Roy is such a phenomenal antagonist, he’s the whole package! Scary, sympathetic, intriguing, bat shit crazy, and packed with nuance. The Jesus imagery in the climax is brilliant, as when he saves Deckard and immediately dies, it’s like he’s dying for his sins (killing replicants) and the most human action of all, is a completely random and nonsensical act of true kindness and forgiveness (like Jesus) when he saves Deckard’s life, which confuses him. Even before that moment too, seeing Roy run around wearing nothing but boxers and acting like a buffoon is very surreal, while giving the impression that this man has absolutely nothing to live for, but then subverts that with one of the best monologues in film history.

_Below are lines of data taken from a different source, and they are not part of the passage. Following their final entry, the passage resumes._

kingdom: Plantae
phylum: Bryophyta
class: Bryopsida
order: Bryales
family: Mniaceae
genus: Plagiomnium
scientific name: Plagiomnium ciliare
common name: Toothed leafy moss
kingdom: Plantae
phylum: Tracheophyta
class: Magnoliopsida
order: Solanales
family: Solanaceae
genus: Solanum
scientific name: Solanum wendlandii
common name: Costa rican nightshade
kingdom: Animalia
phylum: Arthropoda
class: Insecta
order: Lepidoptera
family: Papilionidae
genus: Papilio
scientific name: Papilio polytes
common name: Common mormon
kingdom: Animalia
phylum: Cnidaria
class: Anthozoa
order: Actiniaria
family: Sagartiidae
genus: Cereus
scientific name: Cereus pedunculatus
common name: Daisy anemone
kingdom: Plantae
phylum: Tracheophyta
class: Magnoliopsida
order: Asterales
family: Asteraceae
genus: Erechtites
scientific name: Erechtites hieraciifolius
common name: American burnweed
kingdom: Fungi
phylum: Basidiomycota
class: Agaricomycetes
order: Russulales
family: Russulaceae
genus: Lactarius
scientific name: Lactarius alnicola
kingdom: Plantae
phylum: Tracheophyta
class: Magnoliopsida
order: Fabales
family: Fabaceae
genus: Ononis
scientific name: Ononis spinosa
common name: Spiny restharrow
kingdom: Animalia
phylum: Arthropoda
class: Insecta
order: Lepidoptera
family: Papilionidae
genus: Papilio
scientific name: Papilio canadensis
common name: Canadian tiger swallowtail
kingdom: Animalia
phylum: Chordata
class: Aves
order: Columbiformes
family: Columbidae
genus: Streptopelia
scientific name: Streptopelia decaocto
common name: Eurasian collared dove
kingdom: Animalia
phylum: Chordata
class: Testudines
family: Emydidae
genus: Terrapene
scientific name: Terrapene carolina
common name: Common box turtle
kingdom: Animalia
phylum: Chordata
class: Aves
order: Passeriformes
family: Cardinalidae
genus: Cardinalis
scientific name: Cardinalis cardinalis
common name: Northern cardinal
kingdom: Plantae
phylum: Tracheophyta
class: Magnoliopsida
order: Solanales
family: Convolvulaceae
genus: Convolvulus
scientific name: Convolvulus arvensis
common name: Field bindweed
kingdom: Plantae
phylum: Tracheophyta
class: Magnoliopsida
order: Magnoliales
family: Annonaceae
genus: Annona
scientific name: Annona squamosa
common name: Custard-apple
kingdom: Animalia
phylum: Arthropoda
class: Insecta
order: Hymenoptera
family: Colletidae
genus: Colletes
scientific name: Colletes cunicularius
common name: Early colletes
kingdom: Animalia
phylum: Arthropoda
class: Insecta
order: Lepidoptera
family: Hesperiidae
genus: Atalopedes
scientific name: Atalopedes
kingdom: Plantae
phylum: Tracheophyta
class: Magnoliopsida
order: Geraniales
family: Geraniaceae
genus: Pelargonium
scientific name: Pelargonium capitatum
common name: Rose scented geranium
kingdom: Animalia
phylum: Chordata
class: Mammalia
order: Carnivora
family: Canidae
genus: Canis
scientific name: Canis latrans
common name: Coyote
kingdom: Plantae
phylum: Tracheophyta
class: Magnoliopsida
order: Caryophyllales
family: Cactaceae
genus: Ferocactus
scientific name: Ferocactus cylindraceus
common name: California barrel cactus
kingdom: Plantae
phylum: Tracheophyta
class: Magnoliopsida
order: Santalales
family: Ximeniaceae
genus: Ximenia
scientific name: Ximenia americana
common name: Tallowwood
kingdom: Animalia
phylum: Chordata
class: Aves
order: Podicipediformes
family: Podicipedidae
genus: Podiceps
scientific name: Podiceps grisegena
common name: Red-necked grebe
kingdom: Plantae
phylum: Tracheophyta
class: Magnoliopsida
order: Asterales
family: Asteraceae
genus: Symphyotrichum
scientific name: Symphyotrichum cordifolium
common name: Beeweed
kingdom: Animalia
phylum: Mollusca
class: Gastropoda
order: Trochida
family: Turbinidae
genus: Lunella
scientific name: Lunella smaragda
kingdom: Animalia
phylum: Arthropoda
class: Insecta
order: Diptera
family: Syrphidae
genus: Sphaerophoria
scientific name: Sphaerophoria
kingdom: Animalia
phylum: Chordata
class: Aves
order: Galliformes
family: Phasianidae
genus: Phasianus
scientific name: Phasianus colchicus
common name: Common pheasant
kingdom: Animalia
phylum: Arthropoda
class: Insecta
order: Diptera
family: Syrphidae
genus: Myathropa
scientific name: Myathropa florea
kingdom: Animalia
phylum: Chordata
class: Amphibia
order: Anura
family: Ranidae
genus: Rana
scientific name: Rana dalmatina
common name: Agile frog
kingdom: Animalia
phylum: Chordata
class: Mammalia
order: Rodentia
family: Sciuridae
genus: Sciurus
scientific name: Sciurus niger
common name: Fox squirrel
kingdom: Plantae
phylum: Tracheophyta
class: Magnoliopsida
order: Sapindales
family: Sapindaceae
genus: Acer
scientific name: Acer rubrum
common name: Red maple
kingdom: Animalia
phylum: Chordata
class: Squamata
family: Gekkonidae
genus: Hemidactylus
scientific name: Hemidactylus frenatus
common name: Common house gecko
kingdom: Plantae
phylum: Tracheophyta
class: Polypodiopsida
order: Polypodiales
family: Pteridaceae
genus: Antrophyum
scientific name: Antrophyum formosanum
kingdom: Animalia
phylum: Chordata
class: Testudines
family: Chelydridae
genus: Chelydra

Now, do I think Deckard is a replicant? Yes, otherwise they wouldn’t have put all that stuff in it about him being a replicant (like the unicorn or eye effects) but what does this mean for the film? Deckard is essentially a puppet for an organisation that wants to oppress his own people without knowing it… or does he? Deckard doesn’t look shocked or confused when he sees the origami unicorn, almost as if he already suspected his true identity and this was just the confirmation he needed. This makes sense as his connection with Rachael feels underdeveloped, unless he secretly relates to her struggles as a replicant but doesn’t want to admit it because it would mean admitting to himself that he’s a replicant which he can’t because his whole life has been dedicated to retiring them. But at the end when his suspicions are confirmed, he doesn’t mind because his view of replicants have changed. I personally believe Deckard’s memories were taken from the origami guy, and it was all one big test to see if a replicant can be a Blade Runner.
[trigger warning: I will be discussing rape in this next paragraph]
The one thing it would definitely change about this film is the scene where Deckard rapes Rachael. I don’t even know what this is supposed to achieve for the narrative, characters or themes, in fact they would all be better off if this wasn’t in the film. It muddies the interpretation that he genuinely cares for her and makes their actions afterwards disturbing, as they go on to say “I love you” this is so fucked up.
As you can probably tell, the themes about humanity were very well explored, and as long there are groups of people in the world who are targeted and villainised, this film will continue to be relevant. Chris Stuckmann summarised this film perfectly ‘it’s a flawed masterpiece’. There is so much delve into with this, and I didn’t even talk about all the stuff there is to discuss (such as the outstanding visuals, music, performances and filmmaking). It’s a shame really because this has the potential to be a perfect film but that one scene completely prevents that because it’s so bad, there are already like 3 different versions of the film, just release one without the rape scene and I’d give this 5 stars.